Tesla K80 one GPU visible

Hello,

I recently acquired several Tesla K80s. I have a system capable of running these cards so I set up some benchmarking tools to see if they are working properly. Most of the cards when installed show up as 2 devices in device manager and 2 GPUs are visible in nvidia-smi. Benchmarks on these cards work without a hitch. Some of the cards are only showing up once in device manager and nvidia-smi. I am only able to benchmark the single visible GPU. Are those cards faulty or is there something I am missing?

Thank you

If you’ve provided sufficient power and cooling, and you have not attempted to put too many devices in the system, then a K80 should show up as two logical devices (e.g. two devices enumerated in lspci, for example).
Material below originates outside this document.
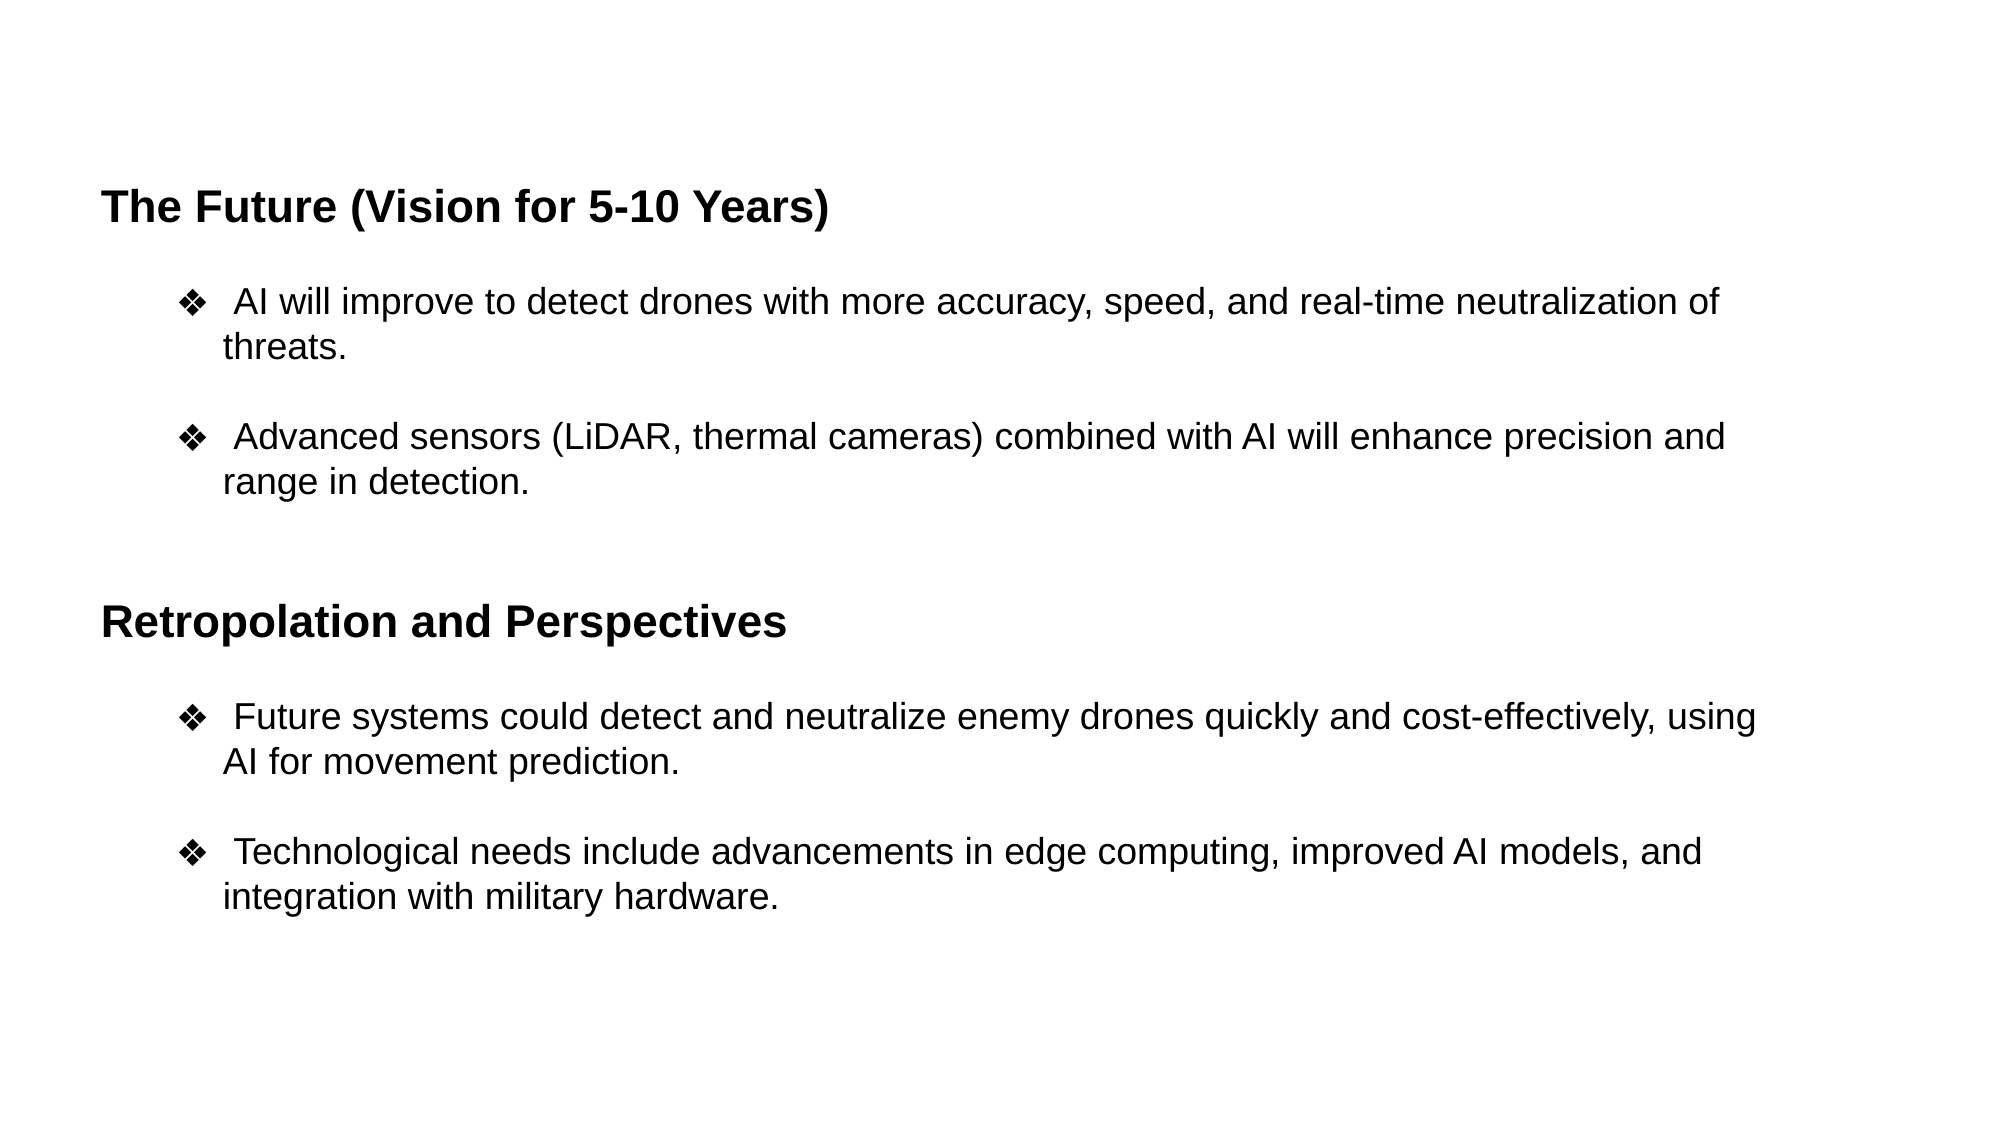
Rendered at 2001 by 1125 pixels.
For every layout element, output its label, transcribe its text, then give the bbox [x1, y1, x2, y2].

It’s impossible to say if your GPUs are faulty from the information provided.

I only test one card at a time to avoid any conflicts. When I put in a ‘good’ card, everything runs as it should. Temps are good as well. Both GPUs are visible and I am able to benchmark both GPUs separately and simultaneously. When I swap in a ‘bad’ K80 by itself, only 1 GPU is visible and I can only benchmark the visible GPU. Is there any other information that could be helpful for you?

Thank you

In the failing case:

lspci |grep -i nvidia

dmesg |grep NVRM

In which condition did you buy them? New or used? From whom did you buy? A reputable dealer, or some random person on an internet flea market?

Clearly we should not jump to conclusions, but it seems possible that the card is defective based on the information given so far (testing one K80 at a time, just one has only one GPU active). I would consider that more likely if you bought the K80 used and / or from some fly-by-night operation.

Were the cards delivered in antistatic bags, and did you take precautions against electrostatic discharge when installing them?